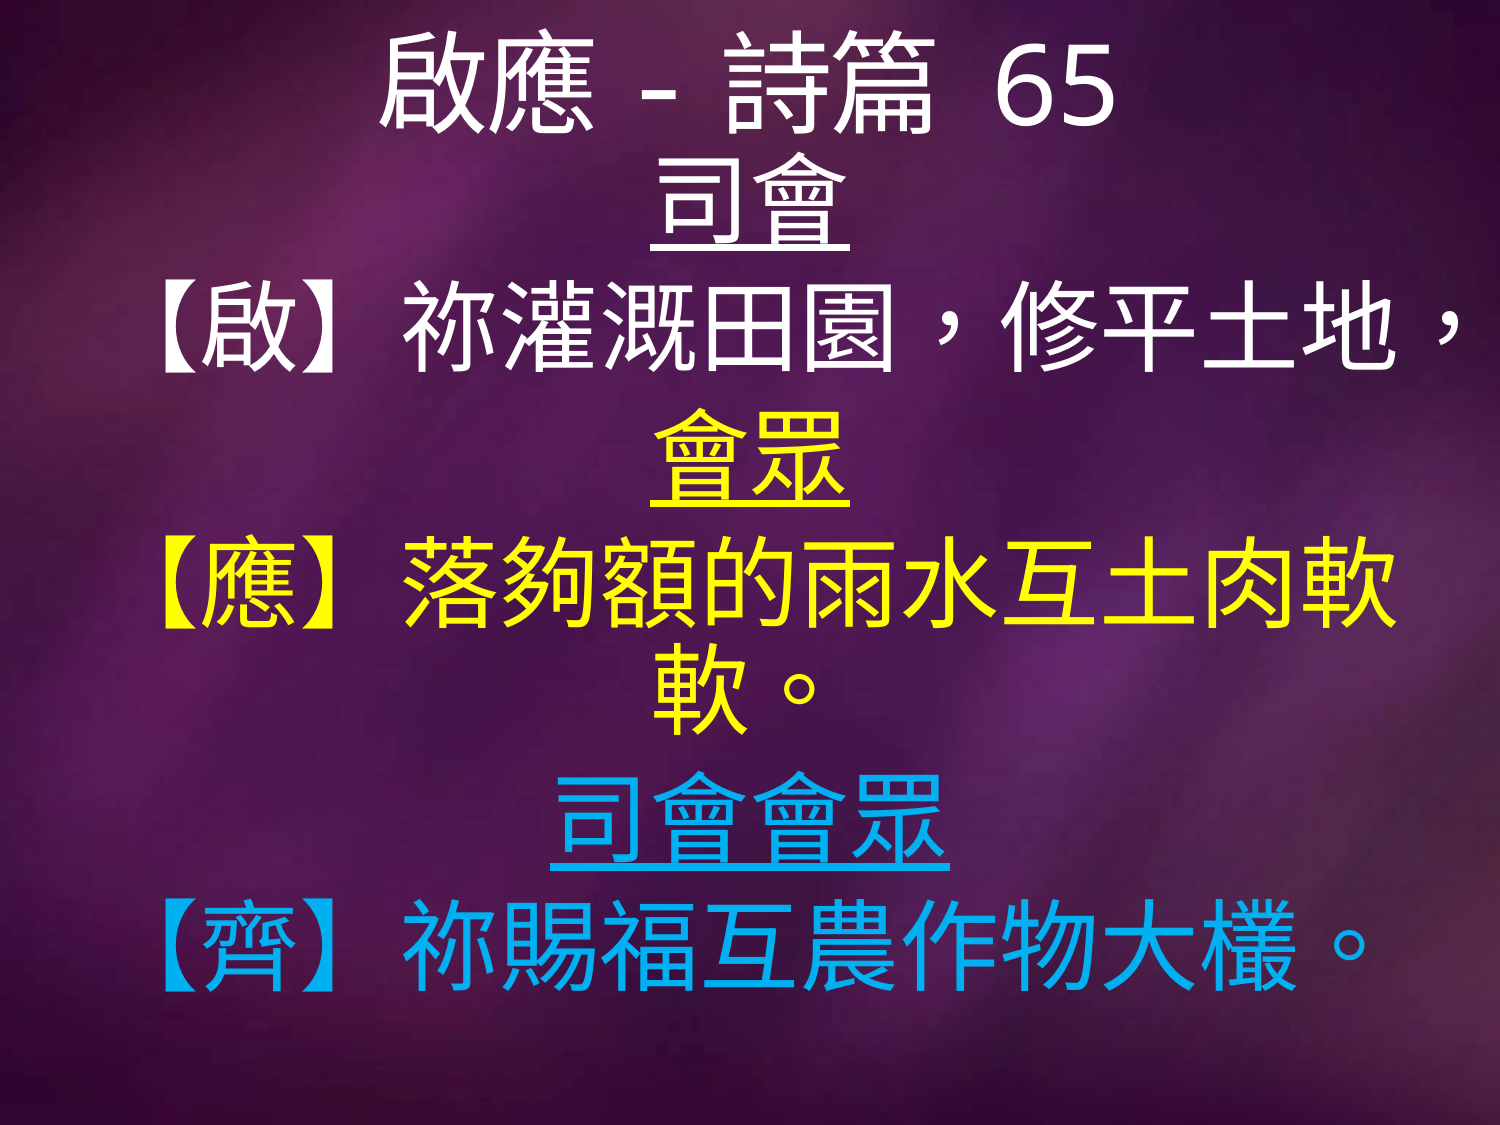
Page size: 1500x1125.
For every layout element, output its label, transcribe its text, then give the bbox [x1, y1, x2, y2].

picture [0, 0, 1500, 1125]
list 司會 【啟】祢灌溉田園，修平土地， 會眾 【應】落夠額的雨水互土肉軟軟。 司會會眾 【齊】祢賜福互農作物大欉。 [62, 149, 1438, 1035]
title 啟應-詩篇 65 [62, 12, 1438, 149]
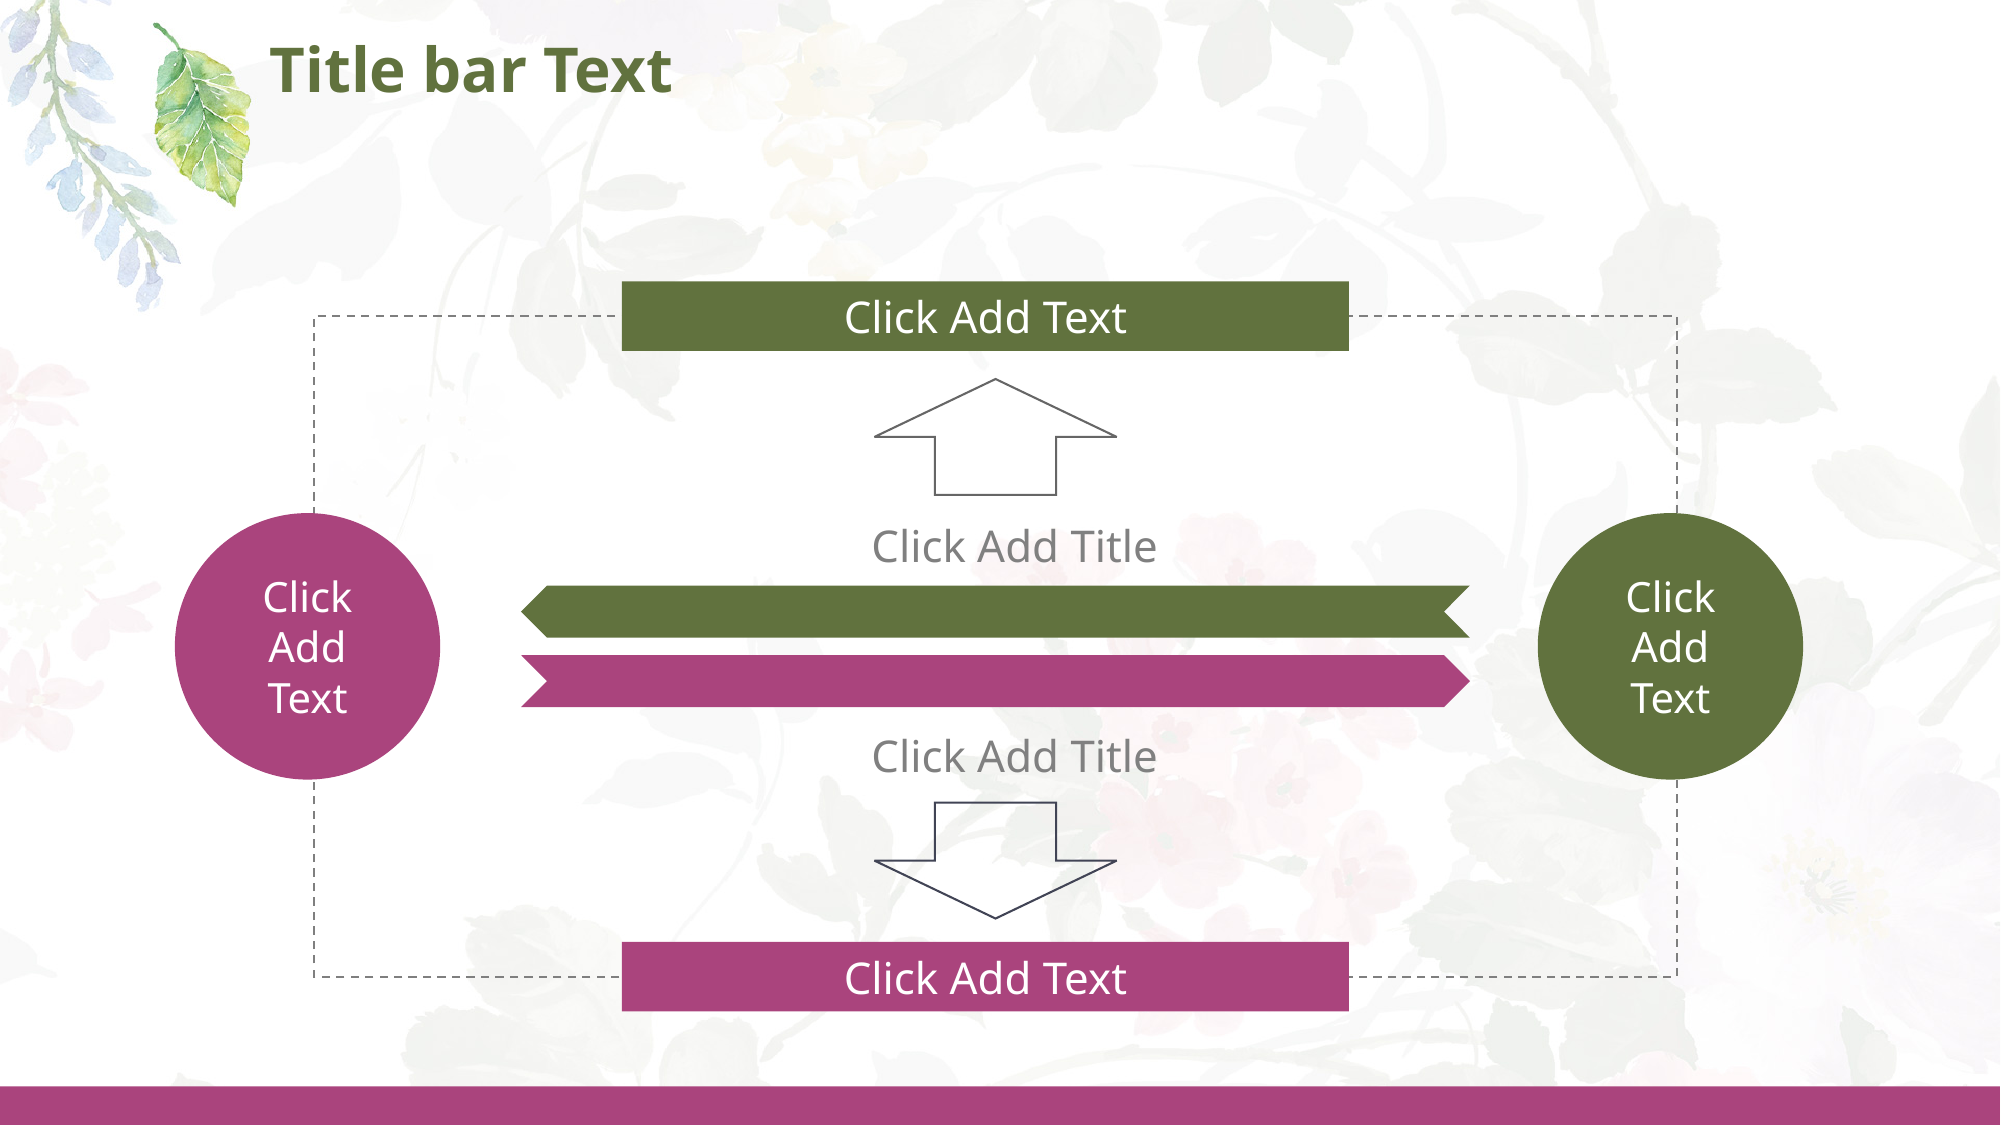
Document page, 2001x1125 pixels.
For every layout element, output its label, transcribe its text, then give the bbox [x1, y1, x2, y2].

text_box Click Add Text [621, 941, 1350, 1012]
text_box Click Add Title [856, 511, 1173, 579]
text_box Click Add Text [173, 512, 442, 781]
text_box [519, 584, 1473, 639]
picture [0, 0, 2001, 1125]
text_box [313, 315, 1678, 978]
text_box Click Add Text [621, 280, 1350, 352]
text_box [873, 377, 1118, 496]
title Title bar Text [254, 30, 1980, 114]
text_box Click Add Text [1536, 512, 1805, 781]
text_box Click Add Title [856, 721, 1173, 789]
text_box [873, 801, 1118, 920]
text_box [518, 654, 1472, 709]
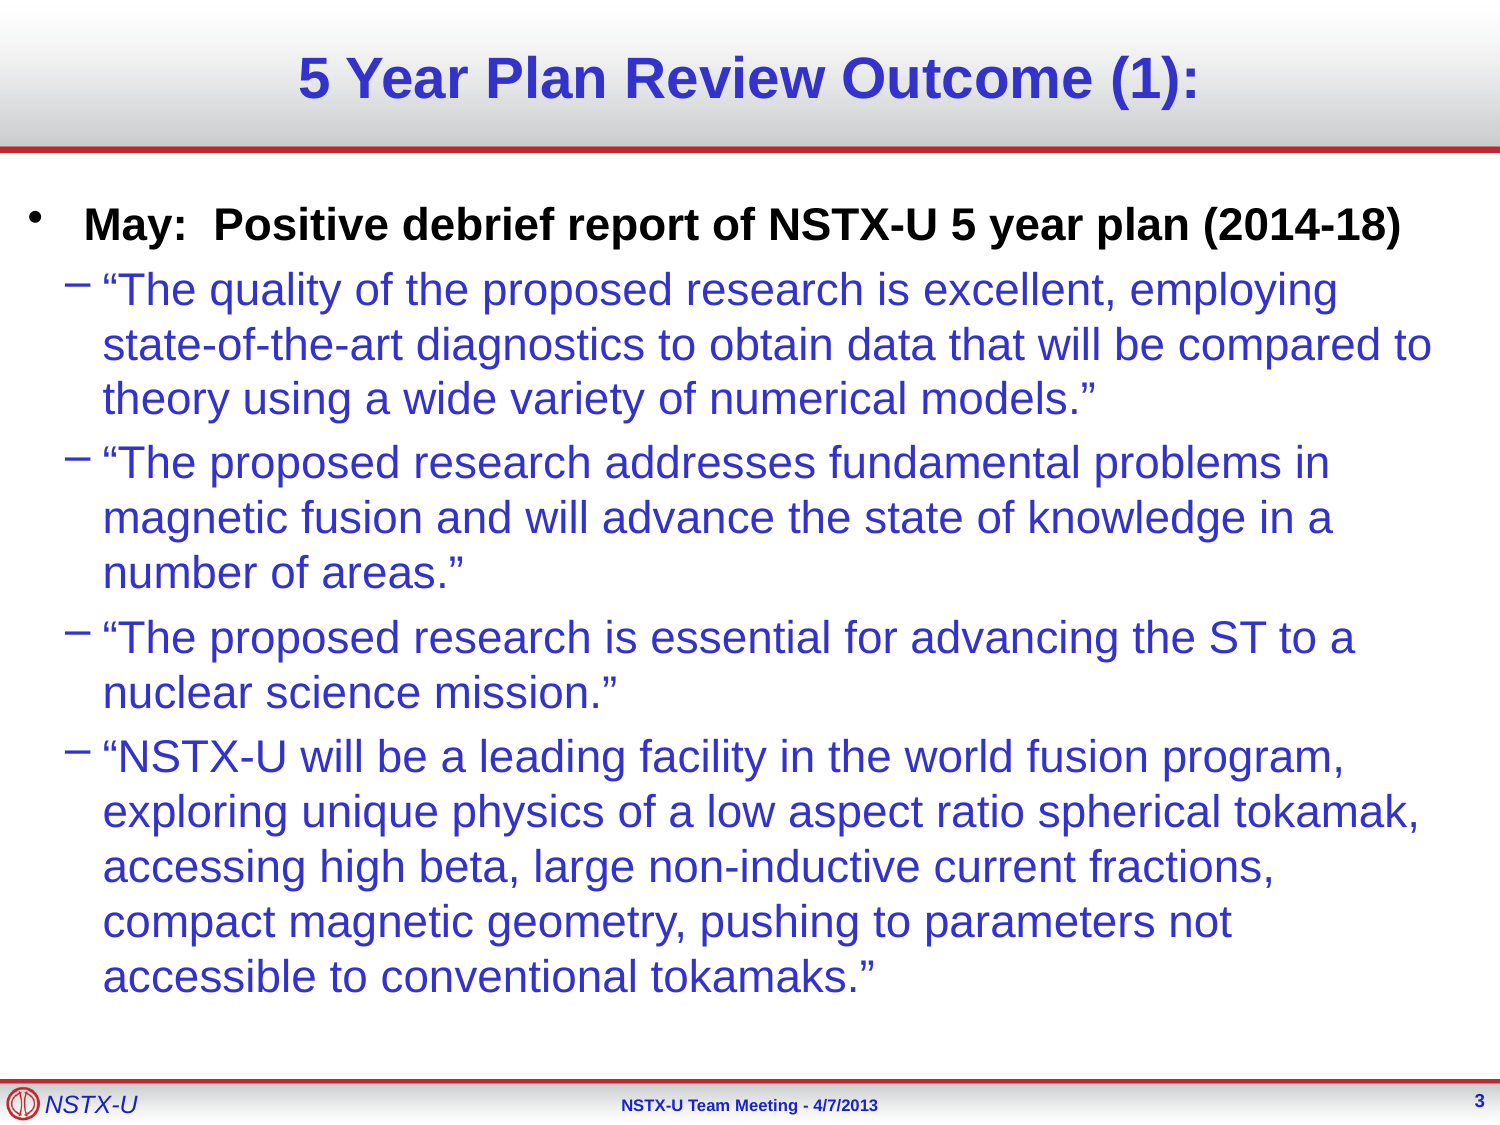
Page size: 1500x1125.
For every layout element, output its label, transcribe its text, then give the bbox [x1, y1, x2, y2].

text_box 3 [1374, 1087, 1500, 1113]
picture [0, 1079, 1500, 1125]
list May: Positive debrief report of NSTX-U 5 year plan (2014-18) “The quality of the proposed research is excellent, employing state-of-the-art diagnostics to obtain data that will be compared to theory using a wide variety of numerical models.” “The proposed research addresses fundamental problems in magnetic fusion and will advance the state of knowledge in a number of areas.” “The proposed research is essential for advancing the ST to a nuclear science mission.” “NSTX-U will be a leading facility in the world fusion program, exploring unique physics of a low aspect ratio spherical tokamak, accessing high beta, large non-inductive current fractions, compact magnetic geometry, pushing to parameters not accessible to conventional tokamaks.” [12, 187, 1476, 1051]
title 5 Year Plan Review Outcome (1): [0, 0, 1500, 151]
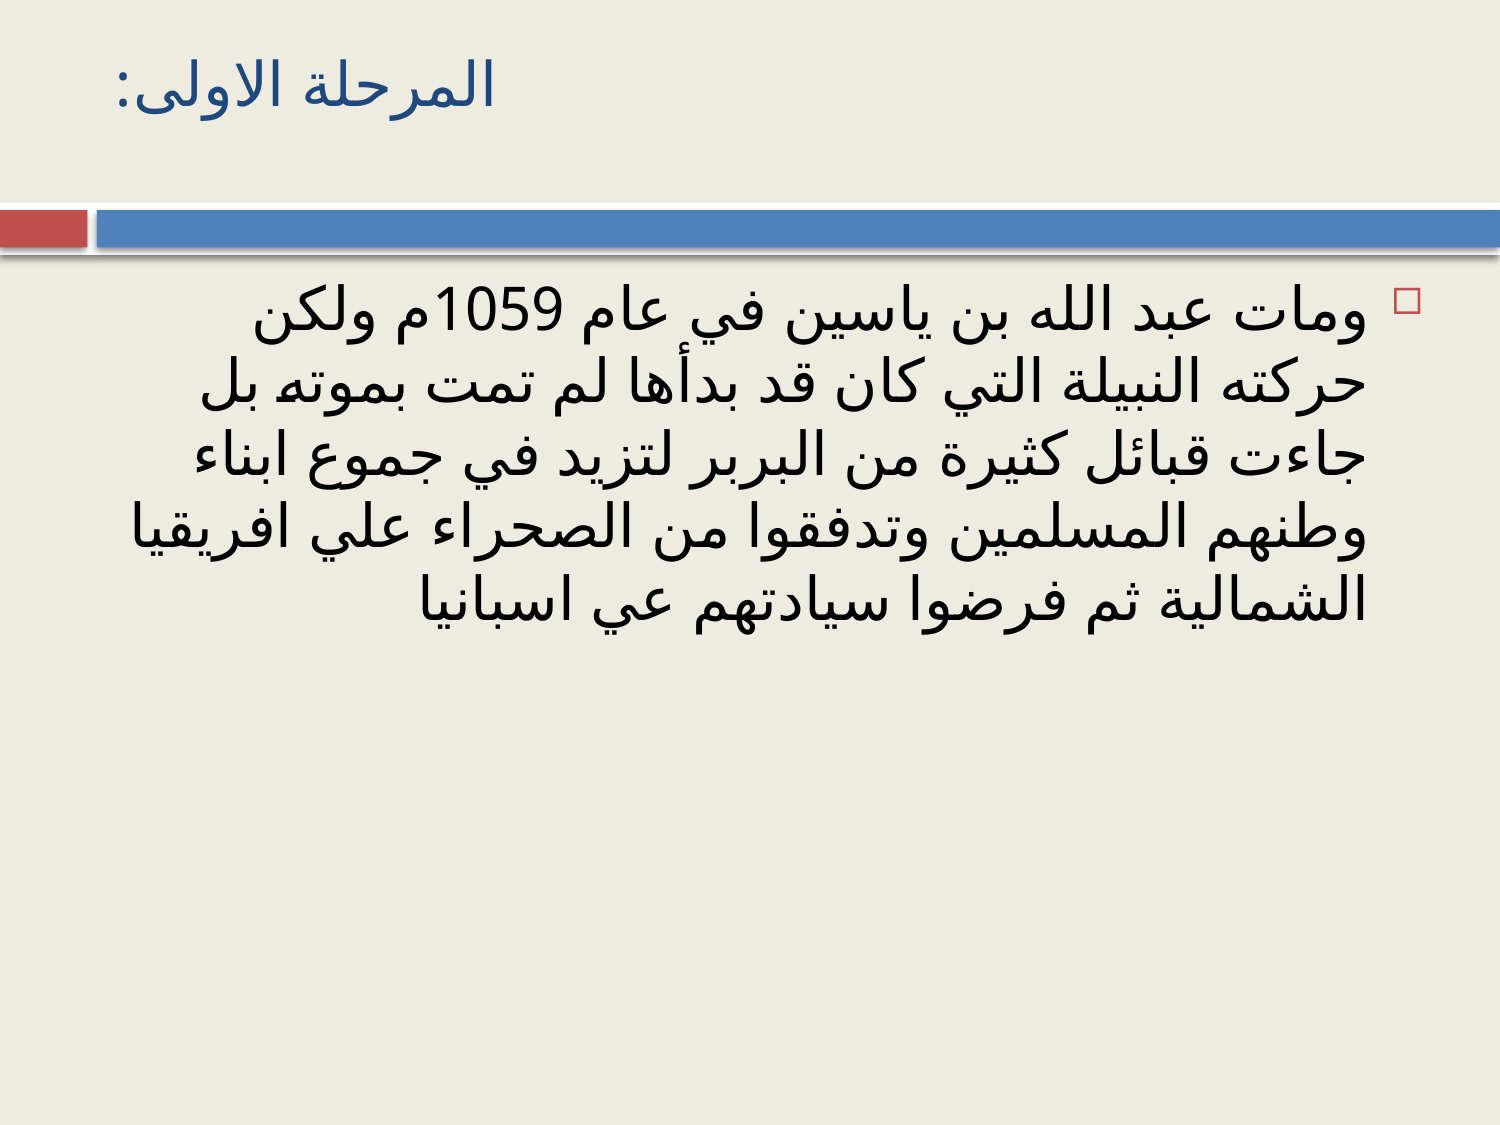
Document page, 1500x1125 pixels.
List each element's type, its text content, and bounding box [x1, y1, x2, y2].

◆ Your assignment ◆
In the material above, find each line that has the string "Document" and return it.

◆ Answer for this exercise ◆
Document page, 2001x1125 pixels.
Document page, 1500x1125 pixels.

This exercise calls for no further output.